A lot of people keep confusing the owner’s equity and net worth. This has caused these terms to be used interchangeably between each other. Although, it may seem like the definition is kind of similar in reality it is not so. There is one huge difference between the two.
Let’s take a random company X for example and use it as a reference for comparisons. The equity would be defined as an individual shareholder’s investment in the business X itself, however, the net worth would be defined as a whole value of the company including everything that it owns like furniture, offices, rugs, computers, etc.
So basically the idea is that a lot of people mess up the terminology and believe that both of these terms represent something that is left after paying all of the liabilities. The net worth is increased by decreasing the liabilities. This is different from the equity when trading forex, which is simply the total value of the FX trader’s account. Traders usually have their positions open in the market making the total equity the sum of the margin that is put up for trade in addition to the unused balance.
When it comes to shareholder equity we have to take a look at company X and its balance sheet. The sheet itself is divided into three main categories. These are assets, shareholder equities, and liabilities. The shareholder’s equity is represented as the difference between the whole amount of assets and the total liabilities of the company X. For example, if the X has $1,000,000 in total assets and $700,000 in liabilities the equity comes down to $300,000.
The shareholder’s equity consists of other things. These are things like preference share capital, share capital, retained earnings, and etc.
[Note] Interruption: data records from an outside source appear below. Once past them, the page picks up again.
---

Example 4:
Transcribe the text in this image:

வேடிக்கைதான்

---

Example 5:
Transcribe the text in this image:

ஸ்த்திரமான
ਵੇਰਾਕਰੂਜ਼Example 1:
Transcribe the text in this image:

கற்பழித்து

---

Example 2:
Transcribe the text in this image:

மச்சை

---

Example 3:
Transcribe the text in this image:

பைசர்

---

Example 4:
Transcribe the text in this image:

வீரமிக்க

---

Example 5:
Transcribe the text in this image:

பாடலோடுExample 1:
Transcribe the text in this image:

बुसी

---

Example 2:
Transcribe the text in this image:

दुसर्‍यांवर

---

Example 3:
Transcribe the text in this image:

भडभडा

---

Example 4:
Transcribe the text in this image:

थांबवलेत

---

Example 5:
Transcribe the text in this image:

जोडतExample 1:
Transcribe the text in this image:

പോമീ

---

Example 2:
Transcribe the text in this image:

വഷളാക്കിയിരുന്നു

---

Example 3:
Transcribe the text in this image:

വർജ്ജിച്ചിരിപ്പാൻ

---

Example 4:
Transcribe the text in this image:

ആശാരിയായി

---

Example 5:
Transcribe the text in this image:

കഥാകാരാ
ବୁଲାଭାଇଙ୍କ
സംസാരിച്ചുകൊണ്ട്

Share Capital, or sometimes referred to as the capital stock is a portion of corporations’ equity, which was acquired by the shareholder via the issue of shares in the company. It may also be denoted as the number of shares that make up the corporation’s share structure. Basically it is the amount of money collected from issuing both private and public sources of the company and is showcased under the owner’s equity in the balance sheet of the company. The share capital has nothing to do with the market value of the company itself. Meaning that the balance sheet of the company is going to be including what the company earned despite the market value. Apart from this, the share capital only takes into account the price issued by the shares. Basically, if X has 1000 shares and each cost $5 this means that the share capital would be $5000. Even if the time passes and the market price of each share becomes more expensive the share capital will remain the same until the company issues new shares.
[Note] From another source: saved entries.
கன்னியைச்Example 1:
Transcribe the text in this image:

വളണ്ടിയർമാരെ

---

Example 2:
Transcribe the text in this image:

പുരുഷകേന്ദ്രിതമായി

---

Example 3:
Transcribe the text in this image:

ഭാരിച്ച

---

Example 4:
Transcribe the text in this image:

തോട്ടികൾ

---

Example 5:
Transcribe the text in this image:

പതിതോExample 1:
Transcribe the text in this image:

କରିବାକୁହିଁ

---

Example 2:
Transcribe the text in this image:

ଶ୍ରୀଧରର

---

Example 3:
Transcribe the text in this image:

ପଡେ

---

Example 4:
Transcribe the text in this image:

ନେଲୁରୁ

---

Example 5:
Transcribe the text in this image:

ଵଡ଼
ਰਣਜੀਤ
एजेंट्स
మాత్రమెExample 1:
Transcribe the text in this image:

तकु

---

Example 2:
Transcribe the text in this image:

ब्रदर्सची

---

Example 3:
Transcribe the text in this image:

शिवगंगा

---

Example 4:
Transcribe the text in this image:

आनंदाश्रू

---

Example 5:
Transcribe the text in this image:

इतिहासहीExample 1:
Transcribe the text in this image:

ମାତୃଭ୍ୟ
Preferred share is a share that has a priority when receiving dividends. The dividend may be floating or fixed in comparison to the common shares. Preferred shareholders also may not have the right to vote although they have priority when it comes to giving out the claims at the time of liquidation.
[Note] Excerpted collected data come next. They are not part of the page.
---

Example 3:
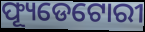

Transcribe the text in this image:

ଫ୍ୟୂଡେଟୋରୀ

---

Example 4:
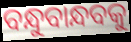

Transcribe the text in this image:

ବନ୍ଧୁବାନ୍ଧବକୁ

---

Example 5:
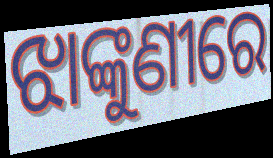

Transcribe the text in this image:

ଝାଙ୍କୁଣୀରେ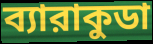
ব্যারাকুডাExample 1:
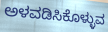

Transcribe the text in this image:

ಅಳವಡಿಸಿಕೊಳ್ಳುವ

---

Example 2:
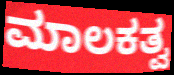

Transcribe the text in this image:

ಮಾಲಕತ್ವ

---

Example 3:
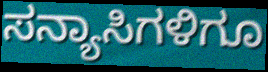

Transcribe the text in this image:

ಸನ್ಯಾಸಿಗಳಿಗೂ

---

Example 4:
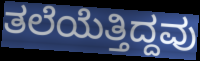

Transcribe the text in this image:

ತಲೆಯೆತ್ತಿದ್ದವು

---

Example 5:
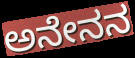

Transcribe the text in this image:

ಅನೇನನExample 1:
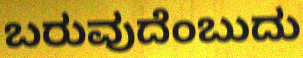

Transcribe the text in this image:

ಬರುವುದೆಂಬುದು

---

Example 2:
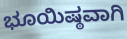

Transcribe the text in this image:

ಭೂಯಿಷ್ಠವಾಗಿ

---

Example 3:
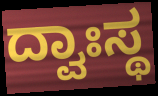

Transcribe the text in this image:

ದ್ವಾಃಸ್ಥ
The retained earnings are the net amount of income that is left to the company after it pays out dividends to the shareholders. This in the end dictates whether the business generated positive or negative income. In simpler terms, profits or losses. The idea is that when the company generates some kind of surplus income it pays dividends to the shareholders for putting faith and finances into the company. This differs from company to company, however, there are always some that pay more than others. Some traders who want short-term gains prefer dividends due to the fact that they offer instant income. The dividends are also tax-free income meaning that a lot of people do not pay anything to the government for this specific source of income making it more appealing. Sometimes the federal government may interfere and lock down the share buybacks and bank payouts to protect the company cash outflow. This has been done in the United States, for example, to protect the companies from money outflow. Some of the shareholders trust the management enough to leave the earnings into the company waiting for higher returns, although these may even contain taxes.